Museum of the American Gangster
New York, New York
The Museum of the American Gangster is in an appropriate spot: a building originally owned by crime figure Frank Hoffman that served as a speakeasy during prohibition. Teenage Frank Sinatra was a waiter there (Its entrance used to be from an alley, and secret smuggling tunnels were dug from the basement out to 1st Ave.). Later it became a jazz club where John Coltrane played, and in the 1960s tough guy Walter Scheib sold the building to arts-loving Howard Otway, who converted it into a theater.
It has remained in the Otway family for nearly half a century. Howard's son Lorcan runs the museum on the parlor floor. The rather small exhibition space features photos, news clippings, and ephemera, but also artifacts such as a Tommy gun, shell casings from Bonnie and Clyde's final shootout and the bullet that killed Pretty Boy Floyd, and two death masks of John Dillinger. The admission price includes a tour of the basement. Visitors don hard hats (probably more for show than necessity) and are lead to the subterranean spot where the elder Mr. Otway discovered two safes, left behind by previous tenants, containing two million dollars in gold certificates (later found to be expired, but it's still a good story).

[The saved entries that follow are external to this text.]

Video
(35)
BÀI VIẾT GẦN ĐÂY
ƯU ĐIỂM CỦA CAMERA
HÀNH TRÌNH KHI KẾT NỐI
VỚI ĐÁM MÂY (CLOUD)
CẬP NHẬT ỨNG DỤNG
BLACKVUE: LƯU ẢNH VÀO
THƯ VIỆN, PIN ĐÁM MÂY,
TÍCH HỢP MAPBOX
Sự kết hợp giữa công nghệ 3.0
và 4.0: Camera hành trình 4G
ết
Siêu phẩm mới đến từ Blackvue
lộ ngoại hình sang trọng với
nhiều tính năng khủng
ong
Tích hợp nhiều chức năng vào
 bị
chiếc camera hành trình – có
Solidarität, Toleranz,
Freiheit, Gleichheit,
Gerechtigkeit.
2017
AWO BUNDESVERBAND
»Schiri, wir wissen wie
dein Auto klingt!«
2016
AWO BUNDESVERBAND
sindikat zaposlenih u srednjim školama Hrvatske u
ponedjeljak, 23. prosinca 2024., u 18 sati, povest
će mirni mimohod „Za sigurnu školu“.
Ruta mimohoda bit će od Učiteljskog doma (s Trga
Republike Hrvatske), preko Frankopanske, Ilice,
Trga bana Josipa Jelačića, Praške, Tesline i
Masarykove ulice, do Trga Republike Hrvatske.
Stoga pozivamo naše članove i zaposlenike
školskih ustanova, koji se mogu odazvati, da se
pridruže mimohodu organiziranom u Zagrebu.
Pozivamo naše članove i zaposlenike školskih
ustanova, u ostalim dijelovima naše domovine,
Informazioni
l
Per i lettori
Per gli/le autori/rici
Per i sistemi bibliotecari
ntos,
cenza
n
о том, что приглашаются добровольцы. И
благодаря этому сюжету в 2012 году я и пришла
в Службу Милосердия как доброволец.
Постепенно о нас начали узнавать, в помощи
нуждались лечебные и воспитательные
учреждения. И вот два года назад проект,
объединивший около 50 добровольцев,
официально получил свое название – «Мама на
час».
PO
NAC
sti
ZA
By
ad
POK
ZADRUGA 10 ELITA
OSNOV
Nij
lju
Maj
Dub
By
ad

If the loquacious and opinionated Lorcan Otway is your guide, the visit can last up to 90 minutes (For the price of admission, it's good that the museum offers more than a room full of crime-ridden tchotchkes). And if afterward you feel the need for a stiff drink, Otway also runs The William Barnacle Tavern, housed in the same building, where you'll find (part of) the original bar and now-legal quaffable specialties such as whiskey and absinthe.